Tuesday, 29 January 2013

THE LAST STAND - Film Review

It's been a while since I updated this blog, and I'm sorry for that, but stuff will be along soonest!

It’s been quite a wait of you don’t count “The Expendables” films, but The Austrian Oak is back, attempting to out act the scenery and shooting big guns like he’s not a billion years old. “The Last Stand” is not a film for film buffs, but it’s certainly one for those who appreciate a good old 1980’s style cheese fest, the natural successor to the likes of “Commando” or “Eraser”.

The plot, such as it is, sees a big shot terrorist escape from custody in spectacular style, then steal a high performance souped up car to race to the Mexican border. Such is the speed at his command, the Feds can’t catch or stop him, especially when they realise he will be taking a route through a small Southern town where his mates have bridged a canyon. If only there was a small town sheriff the size of a small truck who saw plenty of mad action during his time with the LAPD, preferably with a dumb accent and ginormous muscles. Well, as luck would have it…

Yep, it’s down to Arnholdt and his luckless deputies to fight off Mr Terrorists gang and also stop the man himself making it over the border. They could, of course, just stand aside and pick their noses for a few hours and not get at all killed, but Sheriff Schwarzenegger don’t play it that way, as we well know. Also, it would be a shit film.

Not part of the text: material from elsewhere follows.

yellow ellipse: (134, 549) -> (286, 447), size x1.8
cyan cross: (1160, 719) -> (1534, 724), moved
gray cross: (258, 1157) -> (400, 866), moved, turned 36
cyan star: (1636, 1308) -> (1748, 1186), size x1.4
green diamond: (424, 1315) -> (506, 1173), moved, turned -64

So we get Arnie in full flow, Forest Whitaker as an FBI agent who isn’t sure what the heck’s going on and Johnny Knoxville as a loopy local with plenty of firepower he’s happy to play with. Subtlety is thrown out of the window, and this really should be a massive excuse for reviewers to make jokes about the fact that this sort of thing doesn’t really work any more, especially with old Governatots wheezing about in the desert and making self referential “I’m old” jokes. No siree, that shouldn’t work AT ALL… but it does.

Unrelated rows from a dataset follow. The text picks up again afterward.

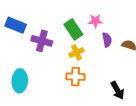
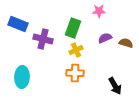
pink star: (95, 21) -> (99, 11), moved
green rectangle: (73, 29) -> (73, 28), turned 54
purple semicircle: (107, 40) -> (105, 38), turned -104

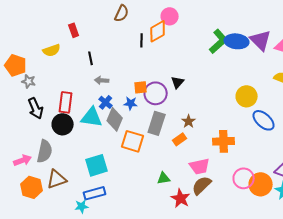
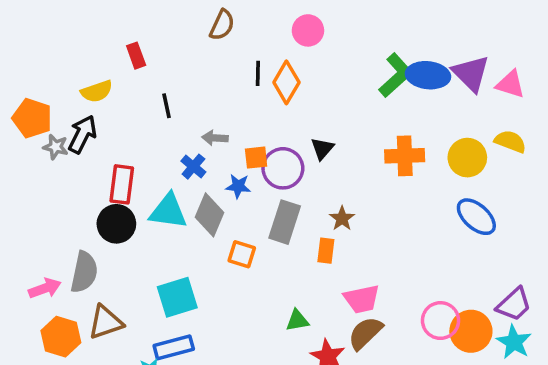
orange diamond: (158, 31) -> (286, 82), moved, turned -30
gray arrow: (102, 80) -> (215, 138), moved
yellow circle: (247, 96) -> (467, 158), moved
blue cross: (106, 102) -> (193, 167), moved
black arrow: (36, 108) -> (82, 134), moved, turned -130
orange rectangle: (180, 139) -> (326, 251), turned -48
orange square: (133, 141) -> (242, 254), size x0.7
orange cross: (224, 141) -> (405, 156), moved

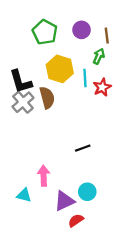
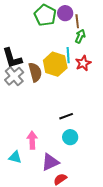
green pentagon: (45, 32) -> (45, 15), moved
brown line: (107, 36) -> (77, 21), moved
yellow hexagon: (60, 69) -> (55, 64), moved
cyan circle: (87, 192) -> (70, 137), moved

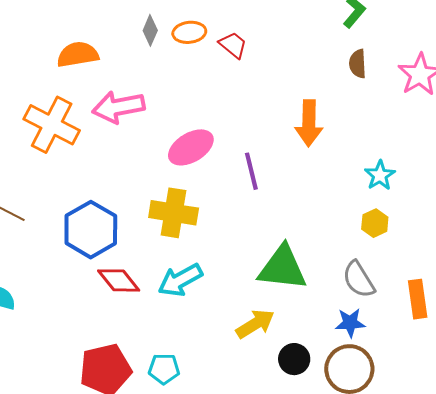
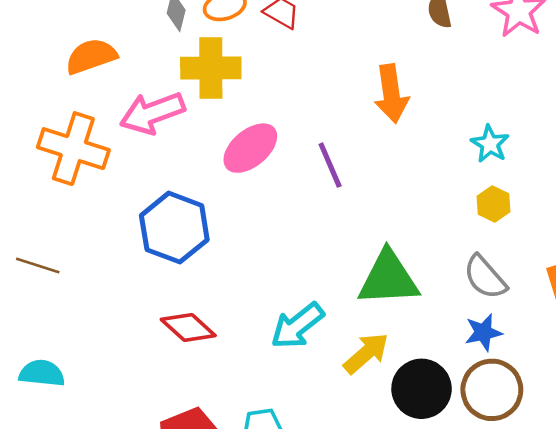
yellow cross: (174, 213) -> (211, 68), moved
blue hexagon: (91, 230) -> (174, 228), moved
cyan arrow: (180, 280) -> (297, 326), moved
black circle: (294, 359) -> (422, 389), size x1.5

“The Last Stand” has been sneaked in post Christmas with minimal long term advertising, and despite all these classic “Bad Movie” signs it’s a lot of fun. There is a definite need to leave your brain at the door, but at least this is a film that never pretends to be anything other than it is, and tie that together with a decent script and good direction  and you’ve got a fun night out. I expect more these days from Stallone and Willis, but this is the sort of thing that Arnie does best, so sit back and enjoy it.